Parsing Spring Variables Outside of the Spring Runtime

Dzeri, 25-06-2023, Programming

A proof-of-concept on how to mimic Spring Boot's approach to parsing variables from properties files.

Gradle, Java, Spring

The Problem

So I have a Java project that builds on Spring Boot, and uses Gradle as the build system. Recently I introduced Liquibase, which integrates with Spring Boot at application start time. That's fine and all, but when developing new migrations, I want to be able to run them without starting the application, by calling liquibase directly. This is indeed possible with the liquibase gradle plugin, however, having both options entails configuring them separately, which I think is bad practice, and might just make you give up if you use variable interpolation to slowly build up the final value.

This got me thinking: "There must be a nice, official way to parse properties like Spring Boot would, without having to start the entire application". Well to my surprise, it seems like I'm some kind of pioneer in this way of thought and everyone else is duplicating configuration variables. I don't even want to think about how many unexpected bugs this has lead to. I even opened an issue with Spring Boot, and the proposal was turned down as "too complex to implement". Well, there's no point to only complaining, so let's try to build a workaround!

A Partial Solution

I've made a proof of concept that supports multiple Spring profiles, precedence and variable interpolation together with ENV variable overriding. It's not the cleanest and doesn't mirror Spring Boot entirely, but it should have you covered for most cases.

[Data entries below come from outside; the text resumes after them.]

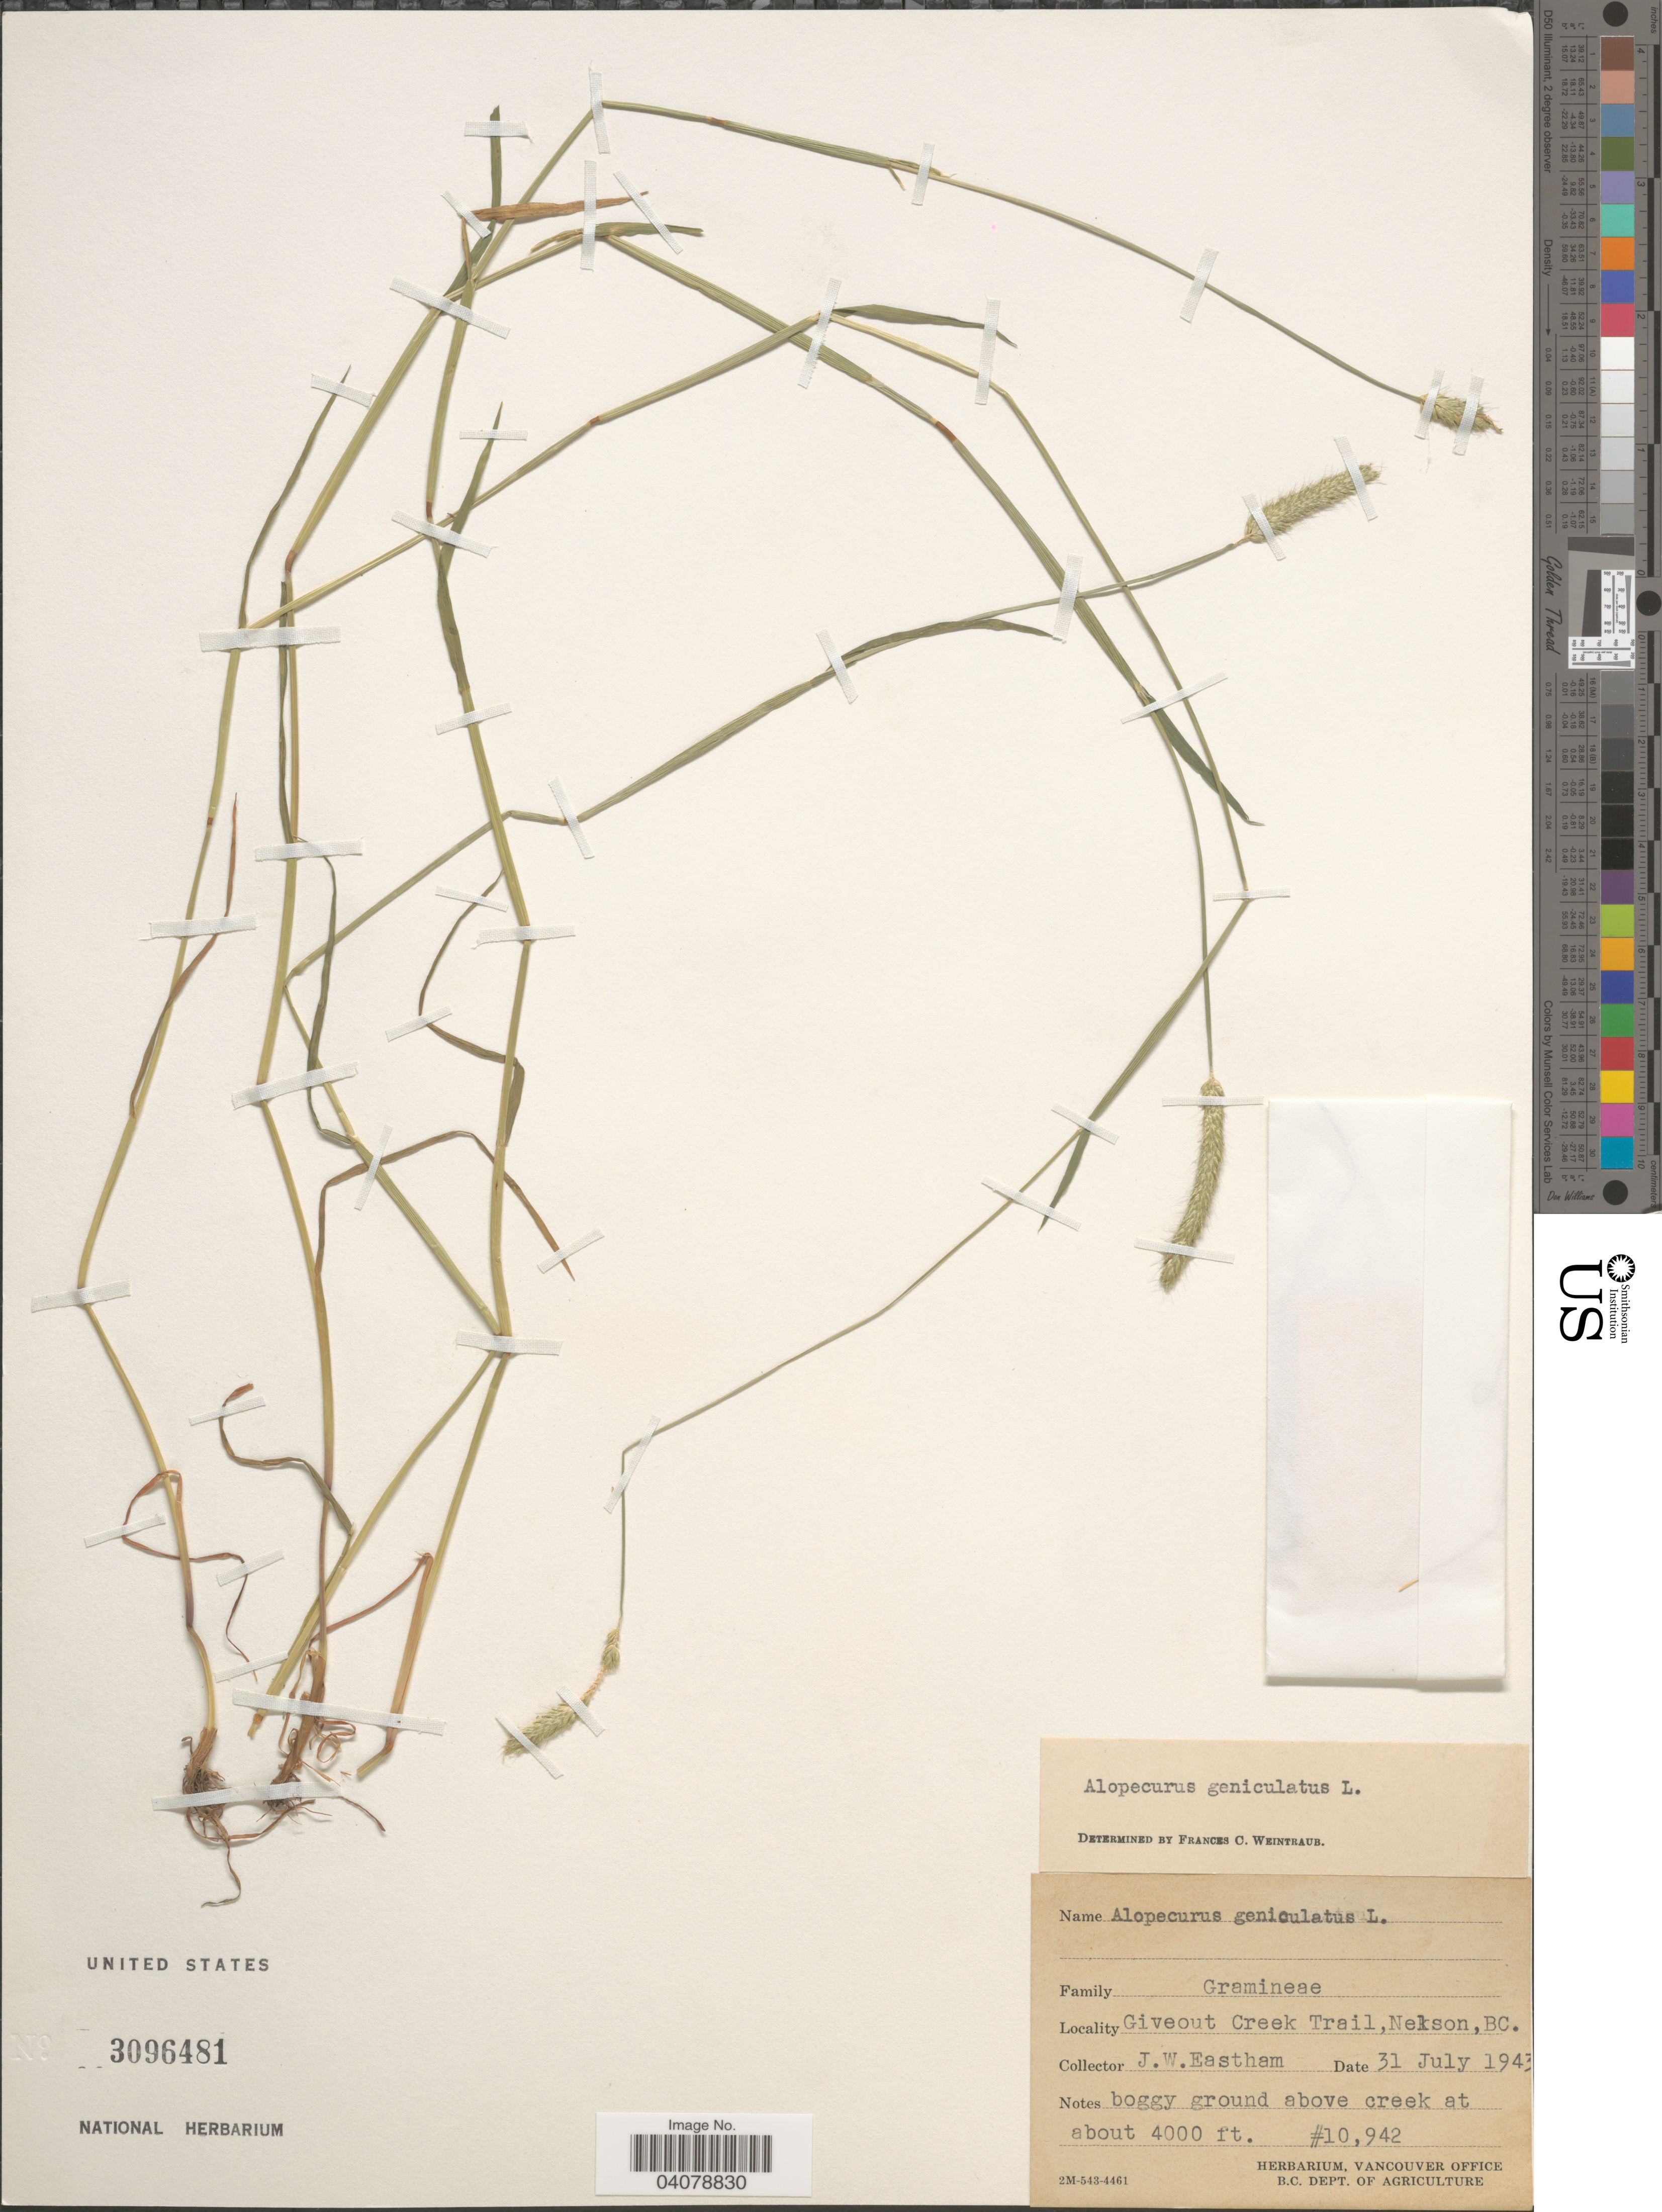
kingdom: Plantae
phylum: Tracheophyta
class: Liliopsida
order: Poales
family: Poaceae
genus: Alopecurus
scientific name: Alopecurus geniculatus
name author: L.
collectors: J. Eastham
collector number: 10942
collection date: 1943-07-31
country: Canada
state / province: British Columbia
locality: Giveout Creek Trail, Nelson, BC.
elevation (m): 1219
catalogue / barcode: US 3096481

This is how I integrated it in my build.gradle file:

import org.springframework.core.env.StandardEnvironment
import org.springframework.core.io.support.PathMatchingResourcePatternResolver
import org.springframework.core.io.support.ResourcePropertySource

sourceSets {
    main {
        java {
            srcDir ("src/main/java")
            srcDir ("build/generated/sources")
        }
    }
}

// Rest of build.gradle

// Extract properties as Spring Boot would
StandardEnvironment springBootEnvironment = new StandardEnvironment();
PathMatchingResourcePatternResolver resourcePatternResolver = new PathMatchingResourcePatternResolver()
String activeProfilesEnvVariable = "$System.env.spring_profiles_active"
String[] profiles = activeProfilesEnvVariable.split(",")
println "Active spring profiles: " + profiles
if (activeProfilesEnvVariable != "null" && profiles.length != 0) {
    for (final def profile in profiles) {
        for (final def resDir in sourceSets.main.getResources().srcDirs) {
            String searchPath = Paths.get("file:" + resDir.toString(), "application-" + profile + ".properties").toString()
            var resources = resourcePatternResolver.getResources(searchPath)
            for (final def res in resources) {
                springBootEnvironment.getPropertySources().addLast(new ResourcePropertySource(res))
            }
        }
    }
}
springBootEnvironment
        .getPropertySources()
        .addLast(
                new ResourcePropertySource(
                        resourcePatternResolver.getResource("file:src/main/resources/application.properties")
                )
        )

// Configure the liquibase plugin
liquibase {
    activities {
        main {
          username springBootEnvironment.getProperty("spring.datasource.username")
          password springBootEnvironment.getProperty("spring.datasource.password")
          // Other properties
        }
    }
}

You'd run gradle with the spring_profiles_active ENV variable set to whichever profile(s) you want, just like with your Spring Boot app, for example spring_profiles_active=dev gradle status. By default, it reads from the application.properties file.

As you can see, most of the code deals with the precedence and discovery of properties files. If you use yaml property files, you can use the YamlPropertySourceLoader.

To summarize, this piece of code will emulate the way Spring Boot parses properties according to active profiles. If you have a different approach, please share it in the comments!